Ce qu’Émilie Simard demande, c’est que son fils soit compris dans sa maladie, qu’il soit traité humainement par l’école et la commission scolaire, afin que l’on mette des ressources et des moyens en œuvre pour aider son fils.
Émilie a l’impression qu’on traite son enfant comme un criminel, quelqu’un qui ne respecte pas la justice, alors qu’il est en grande détresse. Est-ce que c’est parce que c’est une école anglophone qu’il y a moins de service ? C’est permis de se poser la question.
J’ai demandé à Vincent Laliberté, secrétaire général de la commission scolaire Central Québec, s’il avait l’impression que c’était plus difficile pour des établissements anglophones de trouver des ressources pour aider des élèves en difficulté.
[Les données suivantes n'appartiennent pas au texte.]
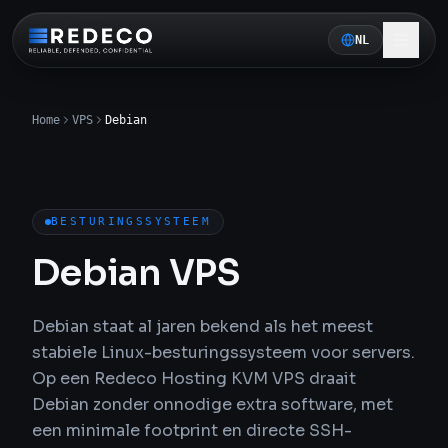
NL
Home
VPS
Debian
BESTURINGSSYSTEEM
Debian VPS
Debian staat al jaren bekend als het meest
stabiele Linux-besturingssysteem voor servers.
Op een Redeco Hosting KVM VPS draait
Debian zonder onnodige extra software, met
een minimale footprint en directe SSH-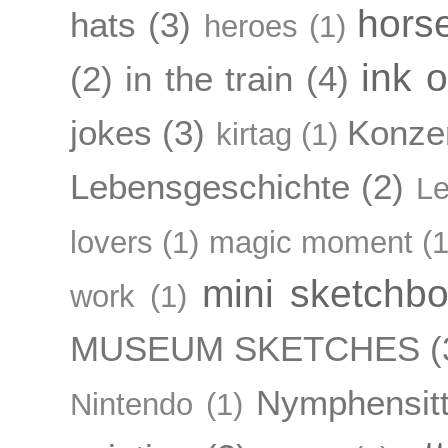
hors
hats
(3)
heroes
(1)
ink 
(2)
in the train
(4)
jokes
(3)
Konze
kirtag
(1)
Lebensgeschichte
(2)
L
lovers
(1)
magic moment
(1
mini sketchb
work
(1)
MUSEUM SKETCHES
(
Nymphensitt
Nintendo
(1)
Il m’a assuré avoir les ressources financières nécessaires pour le faire. «Mais trouver la personne qui doit s’asseoir avec cet élève et l’accompagner, c’est un enjeu en ce moment». M. Laliberté fait allusion à la pénurie de main-d’œuvre. Est-ce que la personne doit être anglophone ? «On essaie de trouver quelqu’un de bilingue.» Je précise que Samuel habite à Saguenay et parle très bien français. Long silence. Monsieur Laliberté ne peut pas et ne veut pas commenter ce dossier en particulier.
Fair enough. Je lui demande juste s’il trouve que cela contrevient à la loi sur l’instruction publique qu’un garçon de sixième année ait été suspendu 50 jours depuis le début de l’année scolaire. Encore une fois, long silence et refus de commenter.
J’en reviens à Émilie Simard et à son fils. Le but de sa démarche n’est pas qu’on prenne son fils en pitié ni de dire que celui-ci est parfait et que l’école est méchante. Non.
La famille se sent abandonnée par le système. Et le petit se sent victime d’injustice. Cet enfant-là aurait besoin d’être aidé, il aurait besoin que le système ait de l’empathie. Au lieu de ça, le système est en train de le broyer.
Samuel a été suspendu 50 jours cette année. Cinquante. Jours. C’est une catastrophe.